### What the task asks
Across all the records, filter for lines with the word "bestuurlijke" and copy them.

### Exercise input
• • • • • • •

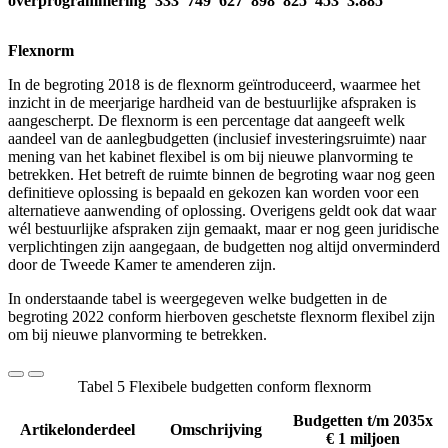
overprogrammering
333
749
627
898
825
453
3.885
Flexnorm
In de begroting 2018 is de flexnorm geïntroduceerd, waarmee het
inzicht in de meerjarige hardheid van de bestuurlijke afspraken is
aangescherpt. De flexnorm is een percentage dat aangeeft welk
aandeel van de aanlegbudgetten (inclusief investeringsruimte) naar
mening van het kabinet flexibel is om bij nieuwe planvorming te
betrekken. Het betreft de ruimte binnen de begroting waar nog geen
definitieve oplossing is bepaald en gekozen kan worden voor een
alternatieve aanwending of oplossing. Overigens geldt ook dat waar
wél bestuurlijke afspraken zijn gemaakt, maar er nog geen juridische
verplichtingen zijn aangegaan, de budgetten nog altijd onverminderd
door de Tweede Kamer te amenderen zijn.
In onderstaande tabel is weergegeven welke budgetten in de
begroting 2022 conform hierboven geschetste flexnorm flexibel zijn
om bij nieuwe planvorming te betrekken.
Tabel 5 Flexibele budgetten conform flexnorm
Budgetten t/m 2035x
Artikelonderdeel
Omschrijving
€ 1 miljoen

• • • • • • •

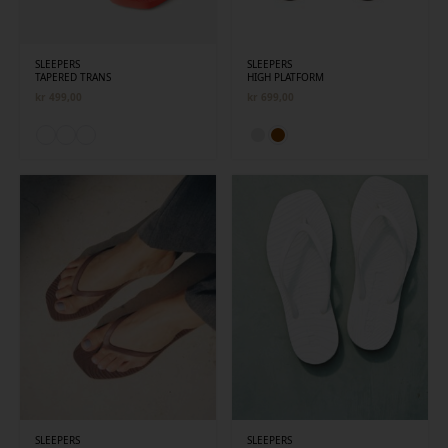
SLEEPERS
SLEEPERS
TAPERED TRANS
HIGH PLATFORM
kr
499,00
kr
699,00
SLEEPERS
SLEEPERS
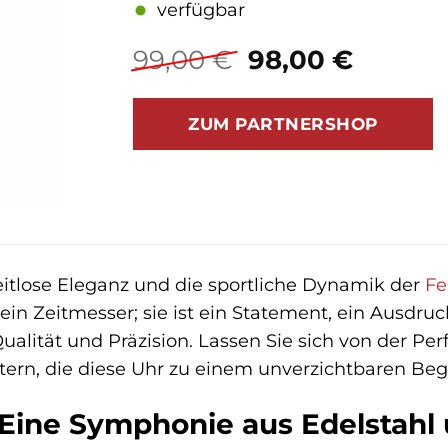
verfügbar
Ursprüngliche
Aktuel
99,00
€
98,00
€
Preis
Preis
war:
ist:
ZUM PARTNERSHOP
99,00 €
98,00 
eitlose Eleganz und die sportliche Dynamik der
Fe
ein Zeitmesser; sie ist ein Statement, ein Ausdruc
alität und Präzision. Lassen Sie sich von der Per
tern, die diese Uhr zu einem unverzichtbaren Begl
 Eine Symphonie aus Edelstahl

• • • • • • •

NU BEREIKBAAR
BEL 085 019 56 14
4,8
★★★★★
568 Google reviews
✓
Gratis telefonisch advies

• • • • • • •

### Worked solution
inzicht in de meerjarige hardheid van de bestuurlijke afspraken is
wél bestuurlijke afspraken zijn gemaakt, maar er nog geen juridische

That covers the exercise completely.